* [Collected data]
- - - - -

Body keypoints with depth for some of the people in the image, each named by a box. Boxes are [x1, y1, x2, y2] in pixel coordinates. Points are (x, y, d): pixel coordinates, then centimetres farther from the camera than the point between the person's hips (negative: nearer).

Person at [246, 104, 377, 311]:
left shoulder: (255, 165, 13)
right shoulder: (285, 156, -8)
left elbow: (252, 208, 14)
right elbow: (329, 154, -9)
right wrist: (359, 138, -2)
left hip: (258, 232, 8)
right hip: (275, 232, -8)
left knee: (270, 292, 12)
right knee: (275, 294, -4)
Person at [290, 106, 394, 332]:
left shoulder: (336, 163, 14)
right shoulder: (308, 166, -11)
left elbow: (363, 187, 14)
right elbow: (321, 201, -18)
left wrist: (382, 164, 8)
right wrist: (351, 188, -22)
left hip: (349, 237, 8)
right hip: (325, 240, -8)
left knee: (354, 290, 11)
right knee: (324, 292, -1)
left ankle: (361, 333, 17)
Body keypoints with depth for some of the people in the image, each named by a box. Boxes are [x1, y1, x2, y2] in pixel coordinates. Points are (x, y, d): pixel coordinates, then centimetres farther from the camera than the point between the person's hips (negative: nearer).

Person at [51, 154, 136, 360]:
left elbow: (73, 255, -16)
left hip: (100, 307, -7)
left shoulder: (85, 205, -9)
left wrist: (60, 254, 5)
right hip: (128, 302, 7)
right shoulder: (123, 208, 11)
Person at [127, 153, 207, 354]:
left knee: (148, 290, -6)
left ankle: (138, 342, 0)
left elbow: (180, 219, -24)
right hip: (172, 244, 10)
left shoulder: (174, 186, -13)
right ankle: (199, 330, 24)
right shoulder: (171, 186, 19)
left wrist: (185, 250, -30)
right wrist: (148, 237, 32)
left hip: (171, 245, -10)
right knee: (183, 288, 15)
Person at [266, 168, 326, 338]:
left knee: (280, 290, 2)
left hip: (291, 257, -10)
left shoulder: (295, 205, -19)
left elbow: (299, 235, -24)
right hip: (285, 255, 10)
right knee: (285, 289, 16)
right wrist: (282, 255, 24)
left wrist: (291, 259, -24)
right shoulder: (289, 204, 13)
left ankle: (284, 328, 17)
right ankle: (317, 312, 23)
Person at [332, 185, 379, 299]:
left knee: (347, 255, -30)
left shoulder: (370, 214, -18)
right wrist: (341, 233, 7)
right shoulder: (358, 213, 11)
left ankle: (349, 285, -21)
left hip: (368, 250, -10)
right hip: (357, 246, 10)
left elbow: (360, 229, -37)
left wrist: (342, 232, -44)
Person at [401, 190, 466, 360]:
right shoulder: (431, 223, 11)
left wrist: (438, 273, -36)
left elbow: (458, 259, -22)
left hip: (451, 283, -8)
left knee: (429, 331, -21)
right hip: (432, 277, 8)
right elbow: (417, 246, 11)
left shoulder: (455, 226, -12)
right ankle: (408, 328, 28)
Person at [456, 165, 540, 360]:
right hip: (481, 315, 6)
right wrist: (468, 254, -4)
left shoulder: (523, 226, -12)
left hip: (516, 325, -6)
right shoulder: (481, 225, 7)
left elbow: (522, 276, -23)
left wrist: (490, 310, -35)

- - - - -

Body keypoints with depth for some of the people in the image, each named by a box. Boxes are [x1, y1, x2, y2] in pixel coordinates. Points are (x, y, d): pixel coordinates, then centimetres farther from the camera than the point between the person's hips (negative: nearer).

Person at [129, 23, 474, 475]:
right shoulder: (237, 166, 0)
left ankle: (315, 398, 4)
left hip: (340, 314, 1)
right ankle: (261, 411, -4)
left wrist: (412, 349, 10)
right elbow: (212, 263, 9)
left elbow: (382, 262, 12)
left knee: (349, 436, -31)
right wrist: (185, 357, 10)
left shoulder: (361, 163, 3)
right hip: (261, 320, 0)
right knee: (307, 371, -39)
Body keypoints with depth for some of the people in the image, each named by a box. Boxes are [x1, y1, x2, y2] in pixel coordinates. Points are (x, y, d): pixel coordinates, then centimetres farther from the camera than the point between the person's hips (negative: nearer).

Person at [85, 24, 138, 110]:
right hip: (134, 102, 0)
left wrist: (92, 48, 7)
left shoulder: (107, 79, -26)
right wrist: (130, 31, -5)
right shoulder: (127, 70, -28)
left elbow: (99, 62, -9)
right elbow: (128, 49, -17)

- - - - -

* [TASK DIRECTIONS] Reproduce the rows above verbatim, from the line containing "right hip: (285, 255, 10)" up to and including the line containing "left elbow: (360, 229, -37)".

* [OUTPUT FOR THIS EXERCISE]
right hip: (285, 255, 10)
right knee: (285, 289, 16)
right wrist: (282, 255, 24)
left wrist: (291, 259, -24)
right shoulder: (289, 204, 13)
left ankle: (284, 328, 17)
right ankle: (317, 312, 23)
Person at [332, 185, 379, 299]:
left knee: (347, 255, -30)
left shoulder: (370, 214, -18)
right wrist: (341, 233, 7)
right shoulder: (358, 213, 11)
left ankle: (349, 285, -21)
left hip: (368, 250, -10)
right hip: (357, 246, 10)
left elbow: (360, 229, -37)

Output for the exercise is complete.